Saved entries
_ _ _ _ _ _ _
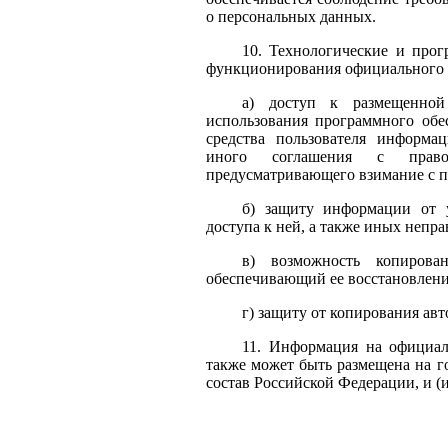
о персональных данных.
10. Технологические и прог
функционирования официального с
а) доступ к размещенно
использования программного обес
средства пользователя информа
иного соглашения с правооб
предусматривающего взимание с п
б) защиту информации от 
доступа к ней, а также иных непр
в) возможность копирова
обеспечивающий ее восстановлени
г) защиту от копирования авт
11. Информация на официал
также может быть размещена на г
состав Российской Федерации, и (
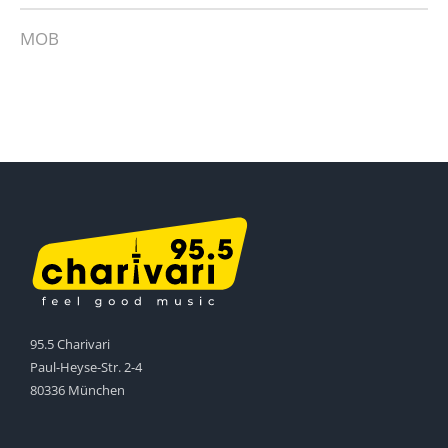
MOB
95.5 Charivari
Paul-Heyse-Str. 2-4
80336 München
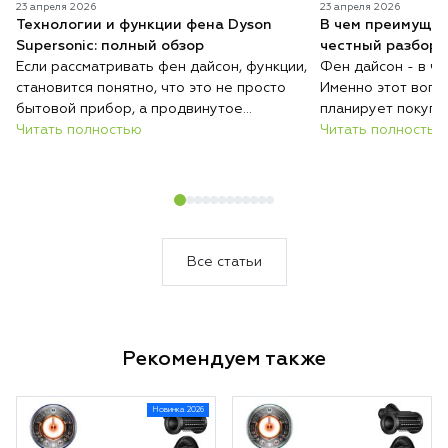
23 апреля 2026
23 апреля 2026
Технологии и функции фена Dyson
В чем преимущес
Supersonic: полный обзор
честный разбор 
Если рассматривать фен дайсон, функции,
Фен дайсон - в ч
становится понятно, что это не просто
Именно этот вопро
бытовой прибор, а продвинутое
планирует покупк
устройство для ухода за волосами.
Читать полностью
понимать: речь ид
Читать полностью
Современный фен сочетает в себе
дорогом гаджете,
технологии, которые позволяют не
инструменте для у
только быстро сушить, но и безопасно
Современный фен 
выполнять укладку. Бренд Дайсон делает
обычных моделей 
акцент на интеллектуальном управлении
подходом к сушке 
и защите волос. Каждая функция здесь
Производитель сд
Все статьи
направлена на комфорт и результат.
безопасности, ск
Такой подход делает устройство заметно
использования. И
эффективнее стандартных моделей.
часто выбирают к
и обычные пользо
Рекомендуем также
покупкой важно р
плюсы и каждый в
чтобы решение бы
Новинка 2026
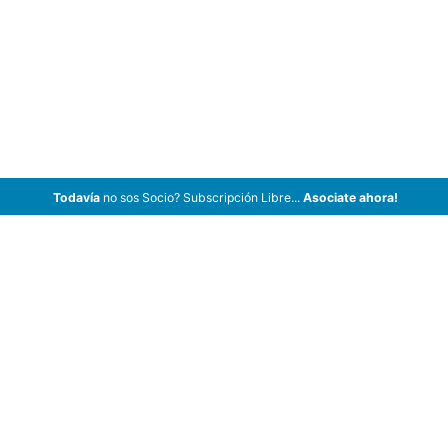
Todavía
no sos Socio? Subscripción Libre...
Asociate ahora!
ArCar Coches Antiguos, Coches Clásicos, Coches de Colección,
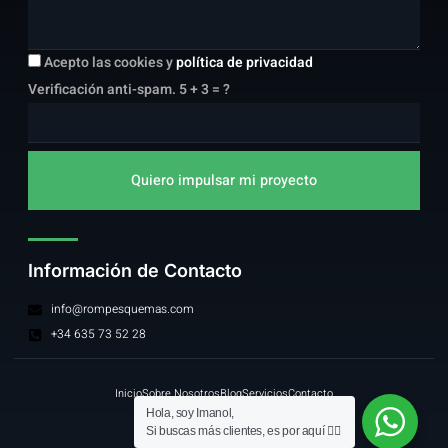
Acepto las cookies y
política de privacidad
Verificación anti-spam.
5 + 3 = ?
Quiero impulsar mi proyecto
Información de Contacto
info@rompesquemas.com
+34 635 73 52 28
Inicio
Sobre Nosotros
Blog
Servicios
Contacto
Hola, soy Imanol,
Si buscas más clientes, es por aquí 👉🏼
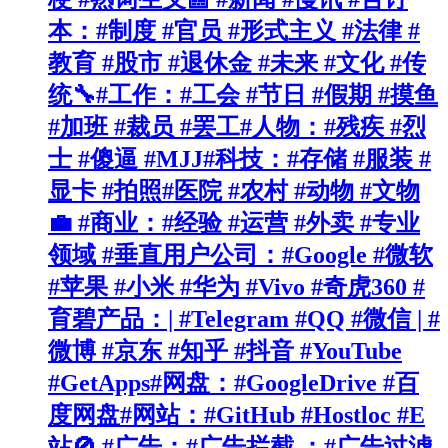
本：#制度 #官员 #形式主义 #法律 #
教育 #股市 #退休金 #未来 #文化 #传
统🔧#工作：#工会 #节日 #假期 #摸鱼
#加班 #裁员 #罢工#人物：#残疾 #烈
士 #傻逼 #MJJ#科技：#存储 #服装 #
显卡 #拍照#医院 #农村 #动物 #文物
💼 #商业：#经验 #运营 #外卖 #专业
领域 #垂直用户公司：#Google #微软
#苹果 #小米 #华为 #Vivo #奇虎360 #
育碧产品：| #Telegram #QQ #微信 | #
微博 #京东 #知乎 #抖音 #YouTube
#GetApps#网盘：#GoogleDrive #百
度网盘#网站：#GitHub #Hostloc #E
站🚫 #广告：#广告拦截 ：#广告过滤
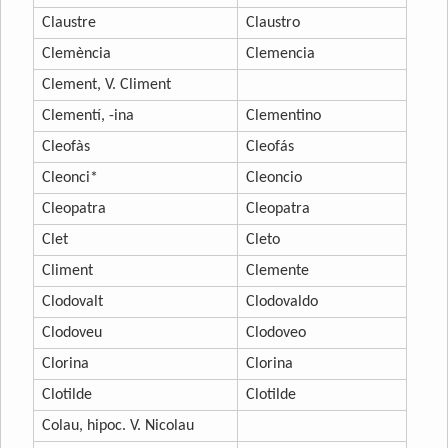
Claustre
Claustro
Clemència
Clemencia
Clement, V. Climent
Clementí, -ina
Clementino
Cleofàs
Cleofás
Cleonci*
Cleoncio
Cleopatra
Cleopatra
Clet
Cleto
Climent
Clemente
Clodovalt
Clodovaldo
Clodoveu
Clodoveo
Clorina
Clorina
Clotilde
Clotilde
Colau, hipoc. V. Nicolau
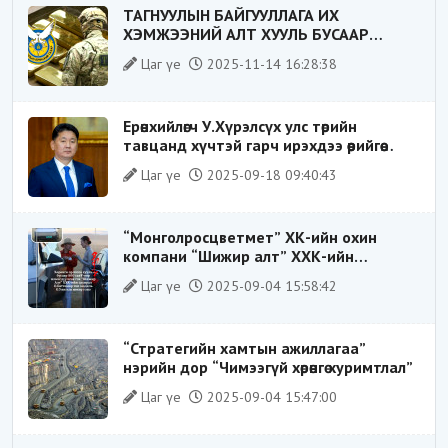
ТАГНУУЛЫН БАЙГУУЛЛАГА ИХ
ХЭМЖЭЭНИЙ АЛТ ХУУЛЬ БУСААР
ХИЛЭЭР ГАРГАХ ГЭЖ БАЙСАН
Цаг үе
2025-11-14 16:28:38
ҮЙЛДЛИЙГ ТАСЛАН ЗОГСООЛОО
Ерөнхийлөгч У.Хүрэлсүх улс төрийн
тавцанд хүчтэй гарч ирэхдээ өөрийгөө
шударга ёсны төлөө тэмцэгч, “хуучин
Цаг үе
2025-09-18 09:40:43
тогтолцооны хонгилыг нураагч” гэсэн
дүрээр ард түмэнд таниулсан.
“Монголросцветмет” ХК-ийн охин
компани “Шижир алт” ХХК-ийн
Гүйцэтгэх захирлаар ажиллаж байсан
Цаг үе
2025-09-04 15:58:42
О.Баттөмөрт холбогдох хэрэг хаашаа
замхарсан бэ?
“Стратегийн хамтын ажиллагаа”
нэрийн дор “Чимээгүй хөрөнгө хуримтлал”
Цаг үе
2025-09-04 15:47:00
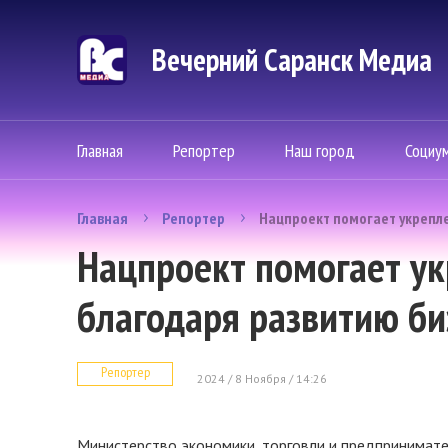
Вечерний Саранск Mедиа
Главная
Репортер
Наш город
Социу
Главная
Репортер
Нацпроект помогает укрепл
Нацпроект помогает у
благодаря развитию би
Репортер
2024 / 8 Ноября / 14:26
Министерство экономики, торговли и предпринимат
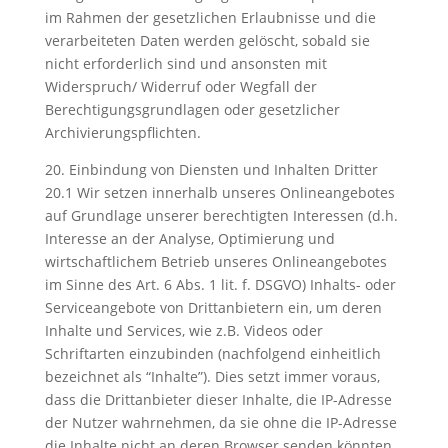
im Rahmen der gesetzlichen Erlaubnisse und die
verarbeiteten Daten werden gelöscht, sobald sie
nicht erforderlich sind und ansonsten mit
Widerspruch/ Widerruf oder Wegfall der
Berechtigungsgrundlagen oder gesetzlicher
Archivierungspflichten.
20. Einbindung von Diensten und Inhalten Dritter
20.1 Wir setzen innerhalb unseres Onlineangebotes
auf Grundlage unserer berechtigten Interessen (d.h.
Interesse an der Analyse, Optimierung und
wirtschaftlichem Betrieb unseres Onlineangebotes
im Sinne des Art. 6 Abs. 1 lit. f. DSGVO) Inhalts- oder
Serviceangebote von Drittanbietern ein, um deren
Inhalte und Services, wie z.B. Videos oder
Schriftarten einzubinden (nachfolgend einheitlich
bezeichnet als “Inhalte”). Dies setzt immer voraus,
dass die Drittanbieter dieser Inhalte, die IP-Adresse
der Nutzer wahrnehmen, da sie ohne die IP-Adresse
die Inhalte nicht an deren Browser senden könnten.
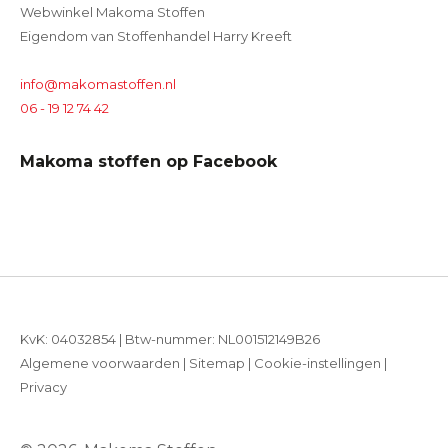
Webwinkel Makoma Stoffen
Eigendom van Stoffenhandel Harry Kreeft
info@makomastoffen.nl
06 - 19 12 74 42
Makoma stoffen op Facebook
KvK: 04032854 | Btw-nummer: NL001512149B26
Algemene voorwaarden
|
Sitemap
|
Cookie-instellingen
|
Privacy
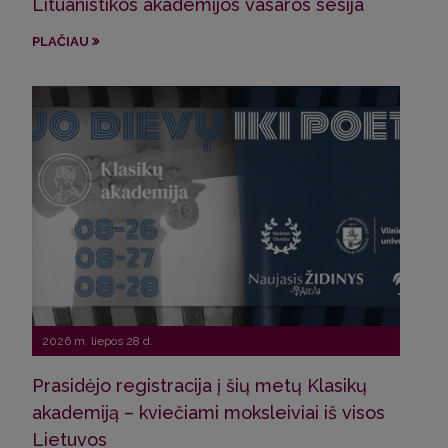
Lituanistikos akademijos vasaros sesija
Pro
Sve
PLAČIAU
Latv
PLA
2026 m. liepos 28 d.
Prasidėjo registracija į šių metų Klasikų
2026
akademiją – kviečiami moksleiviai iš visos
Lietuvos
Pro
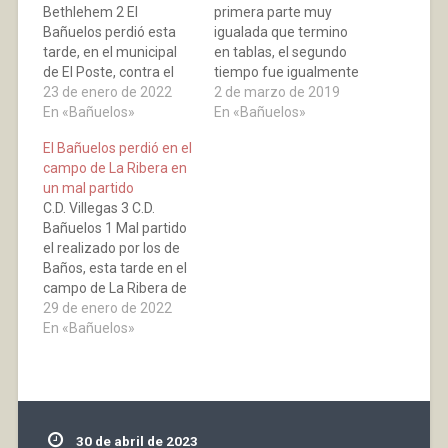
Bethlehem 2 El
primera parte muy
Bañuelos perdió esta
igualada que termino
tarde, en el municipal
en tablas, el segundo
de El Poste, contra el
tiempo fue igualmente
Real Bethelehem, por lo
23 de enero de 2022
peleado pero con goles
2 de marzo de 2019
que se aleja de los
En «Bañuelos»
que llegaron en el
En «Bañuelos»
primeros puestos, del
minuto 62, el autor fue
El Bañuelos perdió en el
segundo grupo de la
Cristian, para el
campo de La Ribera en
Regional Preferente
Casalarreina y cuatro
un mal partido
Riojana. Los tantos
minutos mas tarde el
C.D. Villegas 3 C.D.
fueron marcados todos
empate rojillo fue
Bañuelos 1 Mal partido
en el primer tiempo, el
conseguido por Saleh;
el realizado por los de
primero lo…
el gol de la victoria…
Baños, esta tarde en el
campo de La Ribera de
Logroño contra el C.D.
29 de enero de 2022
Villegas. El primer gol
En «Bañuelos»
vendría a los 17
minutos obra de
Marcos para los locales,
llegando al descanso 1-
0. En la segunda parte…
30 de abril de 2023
_ _ _ _ _ _ _
ACTIVITY
Locate every line in the listing above that contains the string "Adresse" and copy each of those lines.

EXPECTED OUTPUT
dass die Drittanbieter dieser Inhalte, die IP-Adresse
der Nutzer wahrnehmen, da sie ohne die IP-Adresse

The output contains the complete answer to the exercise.